BEGIN Records for the exercise

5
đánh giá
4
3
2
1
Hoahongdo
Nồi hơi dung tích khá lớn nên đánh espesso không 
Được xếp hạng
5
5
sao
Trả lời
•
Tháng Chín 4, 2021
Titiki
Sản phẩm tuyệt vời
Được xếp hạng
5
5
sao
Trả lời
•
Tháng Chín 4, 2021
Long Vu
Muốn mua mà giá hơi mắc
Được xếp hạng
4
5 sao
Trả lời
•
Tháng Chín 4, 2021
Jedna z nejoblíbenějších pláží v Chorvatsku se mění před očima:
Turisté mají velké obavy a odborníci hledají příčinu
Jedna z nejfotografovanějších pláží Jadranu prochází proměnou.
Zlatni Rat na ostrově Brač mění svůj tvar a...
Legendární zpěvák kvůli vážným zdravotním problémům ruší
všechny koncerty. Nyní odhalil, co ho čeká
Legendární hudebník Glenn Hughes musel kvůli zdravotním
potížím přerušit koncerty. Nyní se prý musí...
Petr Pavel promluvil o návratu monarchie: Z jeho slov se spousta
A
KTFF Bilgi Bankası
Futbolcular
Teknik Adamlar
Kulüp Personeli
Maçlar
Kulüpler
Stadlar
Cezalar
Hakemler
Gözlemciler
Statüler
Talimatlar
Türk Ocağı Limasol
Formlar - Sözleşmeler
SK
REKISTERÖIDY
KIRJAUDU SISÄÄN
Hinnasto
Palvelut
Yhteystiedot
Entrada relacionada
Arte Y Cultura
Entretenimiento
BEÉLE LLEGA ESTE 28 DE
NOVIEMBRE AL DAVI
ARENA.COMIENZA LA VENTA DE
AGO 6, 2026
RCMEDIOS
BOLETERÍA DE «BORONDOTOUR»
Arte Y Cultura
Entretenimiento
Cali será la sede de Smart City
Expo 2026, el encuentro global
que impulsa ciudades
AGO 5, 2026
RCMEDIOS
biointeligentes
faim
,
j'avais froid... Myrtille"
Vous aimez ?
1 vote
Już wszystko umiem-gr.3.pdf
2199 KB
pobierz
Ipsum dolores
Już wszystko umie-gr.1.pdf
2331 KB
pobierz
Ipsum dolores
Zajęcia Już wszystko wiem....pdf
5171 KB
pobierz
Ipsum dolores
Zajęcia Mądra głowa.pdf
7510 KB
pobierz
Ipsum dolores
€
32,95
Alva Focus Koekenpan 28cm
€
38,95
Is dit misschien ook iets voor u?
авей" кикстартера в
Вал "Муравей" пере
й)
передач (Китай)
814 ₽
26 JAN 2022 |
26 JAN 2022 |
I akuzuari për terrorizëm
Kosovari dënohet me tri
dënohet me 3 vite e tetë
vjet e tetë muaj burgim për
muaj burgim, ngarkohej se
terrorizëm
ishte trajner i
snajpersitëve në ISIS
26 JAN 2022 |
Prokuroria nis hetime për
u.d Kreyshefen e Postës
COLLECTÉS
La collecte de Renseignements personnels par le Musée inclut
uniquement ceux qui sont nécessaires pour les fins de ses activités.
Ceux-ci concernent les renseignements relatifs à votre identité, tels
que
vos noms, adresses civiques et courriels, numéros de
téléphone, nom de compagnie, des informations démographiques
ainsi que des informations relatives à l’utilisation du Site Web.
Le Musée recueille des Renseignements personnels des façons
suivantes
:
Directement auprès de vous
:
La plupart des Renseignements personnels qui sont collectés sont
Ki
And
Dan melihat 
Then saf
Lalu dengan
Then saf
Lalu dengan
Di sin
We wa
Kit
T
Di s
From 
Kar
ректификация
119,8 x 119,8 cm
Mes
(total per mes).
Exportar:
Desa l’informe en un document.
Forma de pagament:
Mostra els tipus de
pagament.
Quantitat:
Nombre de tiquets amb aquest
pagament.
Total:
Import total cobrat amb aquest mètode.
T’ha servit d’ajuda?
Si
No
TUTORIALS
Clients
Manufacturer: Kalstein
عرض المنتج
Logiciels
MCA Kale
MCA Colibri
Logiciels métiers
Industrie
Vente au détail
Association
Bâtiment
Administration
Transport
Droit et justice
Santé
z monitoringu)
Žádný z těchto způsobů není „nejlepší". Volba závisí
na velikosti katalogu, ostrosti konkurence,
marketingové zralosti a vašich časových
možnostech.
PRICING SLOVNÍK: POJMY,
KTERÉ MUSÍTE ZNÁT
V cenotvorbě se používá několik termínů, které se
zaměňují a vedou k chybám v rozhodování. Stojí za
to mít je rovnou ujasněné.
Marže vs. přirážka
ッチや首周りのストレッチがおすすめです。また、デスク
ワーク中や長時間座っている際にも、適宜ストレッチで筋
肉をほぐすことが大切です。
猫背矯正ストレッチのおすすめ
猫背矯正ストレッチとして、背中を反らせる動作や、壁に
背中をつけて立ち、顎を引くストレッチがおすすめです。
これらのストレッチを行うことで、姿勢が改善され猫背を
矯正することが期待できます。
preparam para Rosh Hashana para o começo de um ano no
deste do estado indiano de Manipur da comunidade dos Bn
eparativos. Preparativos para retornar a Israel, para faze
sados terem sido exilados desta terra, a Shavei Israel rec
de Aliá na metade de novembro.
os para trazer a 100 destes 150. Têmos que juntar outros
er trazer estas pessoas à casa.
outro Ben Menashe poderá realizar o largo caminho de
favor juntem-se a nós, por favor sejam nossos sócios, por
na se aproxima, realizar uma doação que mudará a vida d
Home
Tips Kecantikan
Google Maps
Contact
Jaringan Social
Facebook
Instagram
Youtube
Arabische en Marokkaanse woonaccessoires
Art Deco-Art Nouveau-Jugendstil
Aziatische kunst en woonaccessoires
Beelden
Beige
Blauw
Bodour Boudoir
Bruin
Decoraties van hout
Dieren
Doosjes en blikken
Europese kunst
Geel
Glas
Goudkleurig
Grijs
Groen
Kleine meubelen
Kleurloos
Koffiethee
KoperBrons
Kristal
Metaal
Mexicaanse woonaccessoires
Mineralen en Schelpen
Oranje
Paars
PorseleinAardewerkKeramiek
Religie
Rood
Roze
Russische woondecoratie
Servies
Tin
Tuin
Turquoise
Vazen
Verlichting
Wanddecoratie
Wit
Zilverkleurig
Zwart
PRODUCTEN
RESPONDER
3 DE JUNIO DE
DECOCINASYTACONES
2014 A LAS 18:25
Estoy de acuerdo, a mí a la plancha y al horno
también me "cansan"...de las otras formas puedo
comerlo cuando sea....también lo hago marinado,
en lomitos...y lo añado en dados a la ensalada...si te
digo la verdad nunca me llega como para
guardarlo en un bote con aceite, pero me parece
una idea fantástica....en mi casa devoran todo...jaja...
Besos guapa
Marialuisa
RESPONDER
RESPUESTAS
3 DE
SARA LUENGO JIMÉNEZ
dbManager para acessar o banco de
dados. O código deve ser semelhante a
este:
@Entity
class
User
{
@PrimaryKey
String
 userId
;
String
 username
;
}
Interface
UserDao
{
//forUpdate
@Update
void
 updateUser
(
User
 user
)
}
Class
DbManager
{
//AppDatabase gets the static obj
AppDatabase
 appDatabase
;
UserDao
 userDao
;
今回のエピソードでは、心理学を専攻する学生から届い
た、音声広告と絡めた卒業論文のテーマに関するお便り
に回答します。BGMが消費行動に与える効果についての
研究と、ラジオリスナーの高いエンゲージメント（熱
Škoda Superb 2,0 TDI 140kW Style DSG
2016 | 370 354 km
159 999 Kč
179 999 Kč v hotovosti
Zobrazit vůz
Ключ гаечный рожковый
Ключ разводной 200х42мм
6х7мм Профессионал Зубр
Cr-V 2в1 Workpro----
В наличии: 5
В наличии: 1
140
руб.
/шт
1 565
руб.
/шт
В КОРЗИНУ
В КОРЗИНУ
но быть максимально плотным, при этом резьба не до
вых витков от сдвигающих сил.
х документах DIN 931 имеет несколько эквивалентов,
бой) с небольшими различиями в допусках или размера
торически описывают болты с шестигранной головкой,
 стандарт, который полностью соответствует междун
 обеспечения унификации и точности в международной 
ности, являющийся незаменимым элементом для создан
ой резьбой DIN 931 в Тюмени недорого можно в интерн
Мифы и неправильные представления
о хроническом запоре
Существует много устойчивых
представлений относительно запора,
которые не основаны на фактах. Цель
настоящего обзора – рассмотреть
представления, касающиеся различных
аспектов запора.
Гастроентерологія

END Records for the exercise

A single number is required: the count of lines in the data above that include the string "muaj".

» Result: 2